Judge H. Welch[45] states that “the Sauks, Foxes, and Pottawatomies buried by setting the body on the ground and building a pen around it of sticks or logs. I think the bodies lay heads to the east.” And C. C. Baldwin, of Cleveland, Ohio, sends a more detailed account, as follows:
I was some time since in Seneca County and there met Judge Welch. *** In 1824 he went with his father-in-law, Judge Gibson, to Fort Wayne. On the way they passed the grave of an Ottawa or Pottawatomie chief. The body lay on the ground covered with notched poles. It had been there but a few days and the worms were crawling around the body. My special interest in the case was the accusation of witchcraft against a young squaw who was executed for killing him by her arts. In the Summit County mounds there were only parts of skeletons with charcoal and ashes, showing they had been burned.
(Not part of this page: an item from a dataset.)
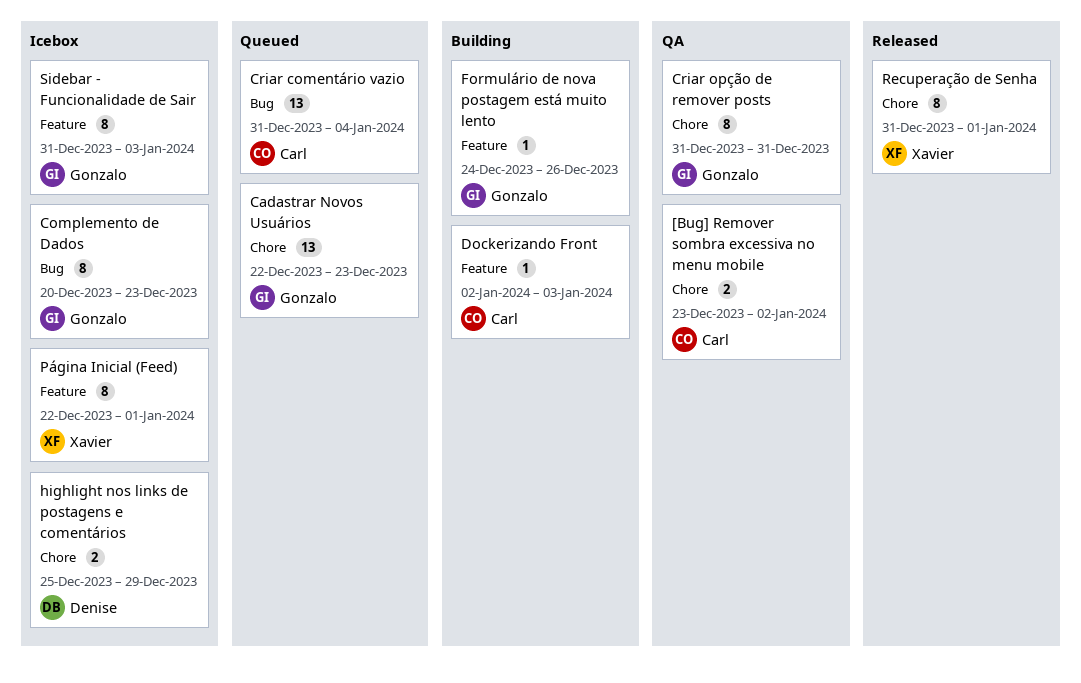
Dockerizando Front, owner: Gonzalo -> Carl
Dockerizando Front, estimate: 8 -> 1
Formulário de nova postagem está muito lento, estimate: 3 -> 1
W. A. Brice[46] mentions a curious variety of surface burial not heretofore met with:
And often had been seen, years ago, swinging from the bough of a tree, or in a hammock stretched between two trees, the infant of the Indian mother; or a few little log inclosures, where the bodies of adults sat upright, with all their former apparel wrapped about them, and their trinkets, tomahawks, &c., by their side, could be seen at any time for many years by the few pale-faces visiting or sojourning here.
A method of interment so closely allied to surface burial that it may be considered under that head is the one employed by some of the Ojibways and Swampy Crees of Canada. A small cavity is scooped out, the body deposited therein, covered with a little dirt, the mound thus formed being covered either with split planks, poles, or birch bark.